***** EXTRACTO SELECCIONADO

Si tuviera que dar dos motivos para justificar la visita a esta isla para quienes son aficionados a la fotografía seguramente recurría a dos la luz y el color. Aunque ambas razones son en definitiva una misma ya que el color no es sino una propiedad de la primera, la luz.
La luz en Islandia es, por su latitud, más rasante que la nuestra. Allí el sol nunca alcanza en su cenit diario la verticalidad que tiene aquí. Esto hace más alargadas las sombras y destaca el relieva de la superficie, a la vez que esas horas que los fotógrafos llamamos azules, la anterior y posterior a la puesta y salida del sol, allí se alarguen a casi doce horas (seis en el amanecer y otras tantas al atardecer), todo un lujo. También es una luz más tamizada, seguramente por ser filtrada por una mayor extensión del aire atmosférico y también por una mayor frecuencia de nubosidad. Todas estas propiedades de la luz son suficientes para que un mismo objeto de fuese visto diferente bajo nuestro cielo mediterráneo que desde el Islandés.
Pero ocurre que los colores del paisaje son aquí cambiantes y distintos. Su naturaleza volcánica y sus glaciares con hielos permanentes nos permiten sacar blancos y negros puros sin necesidad de tocar los mandos de nuestra cámara o procesar después sus archivos para conseguirlo. Basta con subir mil metros y nos encontramos con la nieve helada y las lavas volcánica.

**********
***** INFORMACIÓN REGISTRADA

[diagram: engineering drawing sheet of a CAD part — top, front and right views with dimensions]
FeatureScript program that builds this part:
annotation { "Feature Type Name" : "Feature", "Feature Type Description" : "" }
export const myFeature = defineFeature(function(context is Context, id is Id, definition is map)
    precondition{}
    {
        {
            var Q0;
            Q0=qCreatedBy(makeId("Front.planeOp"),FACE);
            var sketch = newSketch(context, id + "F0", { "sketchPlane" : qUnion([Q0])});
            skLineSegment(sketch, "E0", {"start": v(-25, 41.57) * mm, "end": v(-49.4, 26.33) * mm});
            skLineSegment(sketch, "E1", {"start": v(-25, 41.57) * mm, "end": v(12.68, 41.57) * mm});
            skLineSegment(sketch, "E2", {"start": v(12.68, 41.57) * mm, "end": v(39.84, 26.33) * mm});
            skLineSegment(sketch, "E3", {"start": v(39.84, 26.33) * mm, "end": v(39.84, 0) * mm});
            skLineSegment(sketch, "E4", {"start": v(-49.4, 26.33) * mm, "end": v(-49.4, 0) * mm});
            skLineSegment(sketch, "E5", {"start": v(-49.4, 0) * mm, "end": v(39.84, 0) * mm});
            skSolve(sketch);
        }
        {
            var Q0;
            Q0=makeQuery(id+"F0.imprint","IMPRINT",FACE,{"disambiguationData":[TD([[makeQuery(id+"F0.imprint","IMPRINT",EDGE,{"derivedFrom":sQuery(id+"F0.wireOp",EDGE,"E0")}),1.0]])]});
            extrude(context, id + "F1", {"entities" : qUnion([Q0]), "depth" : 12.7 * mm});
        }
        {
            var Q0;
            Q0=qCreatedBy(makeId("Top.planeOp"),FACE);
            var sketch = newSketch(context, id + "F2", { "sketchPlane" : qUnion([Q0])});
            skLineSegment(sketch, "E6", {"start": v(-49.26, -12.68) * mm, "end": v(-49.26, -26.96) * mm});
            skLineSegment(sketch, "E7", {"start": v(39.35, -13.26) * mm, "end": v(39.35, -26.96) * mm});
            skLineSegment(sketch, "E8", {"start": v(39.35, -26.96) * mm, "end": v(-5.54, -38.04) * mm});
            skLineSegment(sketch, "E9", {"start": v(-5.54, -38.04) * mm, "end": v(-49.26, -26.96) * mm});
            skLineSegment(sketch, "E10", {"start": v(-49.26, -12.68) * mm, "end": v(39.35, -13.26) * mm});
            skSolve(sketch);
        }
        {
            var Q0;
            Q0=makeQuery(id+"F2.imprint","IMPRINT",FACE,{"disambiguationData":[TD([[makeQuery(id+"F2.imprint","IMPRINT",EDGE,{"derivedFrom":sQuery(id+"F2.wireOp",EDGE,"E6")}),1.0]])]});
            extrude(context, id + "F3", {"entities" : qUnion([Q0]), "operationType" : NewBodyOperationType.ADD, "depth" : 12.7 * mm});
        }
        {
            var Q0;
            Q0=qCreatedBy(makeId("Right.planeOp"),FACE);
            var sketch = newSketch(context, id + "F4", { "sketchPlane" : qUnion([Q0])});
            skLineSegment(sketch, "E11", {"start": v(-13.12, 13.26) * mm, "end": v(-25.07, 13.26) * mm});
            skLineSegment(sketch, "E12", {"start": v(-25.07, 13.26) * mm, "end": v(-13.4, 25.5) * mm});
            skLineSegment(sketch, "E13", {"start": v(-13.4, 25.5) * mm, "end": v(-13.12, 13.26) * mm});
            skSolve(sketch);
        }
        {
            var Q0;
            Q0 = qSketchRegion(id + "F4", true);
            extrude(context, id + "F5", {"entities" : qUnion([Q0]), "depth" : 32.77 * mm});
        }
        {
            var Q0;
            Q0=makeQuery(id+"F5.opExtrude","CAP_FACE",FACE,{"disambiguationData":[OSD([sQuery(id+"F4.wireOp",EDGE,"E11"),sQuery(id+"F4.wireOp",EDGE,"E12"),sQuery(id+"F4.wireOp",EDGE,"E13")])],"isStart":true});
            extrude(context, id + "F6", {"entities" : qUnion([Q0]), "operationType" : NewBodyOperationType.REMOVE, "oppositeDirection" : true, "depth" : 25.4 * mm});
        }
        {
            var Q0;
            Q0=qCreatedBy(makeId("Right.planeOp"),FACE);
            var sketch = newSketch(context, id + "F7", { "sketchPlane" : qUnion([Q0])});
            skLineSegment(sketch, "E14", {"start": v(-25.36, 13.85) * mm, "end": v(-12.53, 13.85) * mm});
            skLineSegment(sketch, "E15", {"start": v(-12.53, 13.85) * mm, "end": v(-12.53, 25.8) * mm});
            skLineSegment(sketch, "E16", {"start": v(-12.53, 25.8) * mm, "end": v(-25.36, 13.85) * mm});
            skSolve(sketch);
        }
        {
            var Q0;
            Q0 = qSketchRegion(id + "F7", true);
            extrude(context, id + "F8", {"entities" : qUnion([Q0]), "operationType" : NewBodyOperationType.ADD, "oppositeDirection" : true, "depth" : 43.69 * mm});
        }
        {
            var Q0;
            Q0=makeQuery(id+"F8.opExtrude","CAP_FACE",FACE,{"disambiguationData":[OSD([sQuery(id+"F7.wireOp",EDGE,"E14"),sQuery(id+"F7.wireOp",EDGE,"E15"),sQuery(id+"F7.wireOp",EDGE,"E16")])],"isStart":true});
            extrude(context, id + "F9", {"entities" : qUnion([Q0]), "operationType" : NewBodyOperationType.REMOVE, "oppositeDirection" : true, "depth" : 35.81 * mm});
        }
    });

**********

## ACTIVIDAD 1
En el texto sobre la luz en Islandia, ¿cuánto duran allí las llamadas horas azules?
## ACTIVIDAD 2
Reproduce el fragmento del texto sobre la luz en Islandia que se inicia con "La luz en Islandia" y concluye con "desde el Islandés.".
## ACTIVIDAD 3
Resume en forma de lista el párrafo del texto sobre la luz en Islandia que empieza por "La luz en Islandia es", conservando sus datos principales.

## SOLUCIÓN 1
Casi doce horas: seis en el amanecer y otras seis al atardecer.

## SOLUCIÓN 2
La luz en Islandia es, por su latitud, más rasante que la nuestra. Allí el sol nunca alcanza en su cenit diario la verticalidad que tiene aquí. Esto hace más alargadas las sombras y destaca el relieva de la superficie, a la vez que esas horas que los fotógrafos llamamos azules, la anterior y posterior a la puesta y salida del sol, allí se alarguen a casi doce horas (seis en el amanecer y otras tantas al atardecer), todo un lujo. También es una luz más tamizada, seguramente por ser filtrada por una mayor extensión del aire atmosférico y también por una mayor frecuencia de nubosidad. Todas estas propiedades de la luz son suficientes para que un mismo objeto de fuese visto diferente bajo nuestro cielo mediterráneo que desde el Islandés.

## SOLUCIÓN 3
- Por su latitud, la luz en Islandia es más rasante: el sol nunca alcanza en su cenit la verticalidad que tiene aquí.
- Esto alarga las sombras y destaca el relieve de la superficie.
- Las horas azules, anterior y posterior a la salida y la puesta del sol, se alargan a casi doce horas (seis al amanecer y seis al atardecer).
- Es una luz más tamizada, probablemente por atravesar más aire atmosférico y por la mayor frecuencia de nubosidad.
- Por todo ello, un mismo objeto se ve distinto bajo el cielo mediterráneo que bajo el islandés.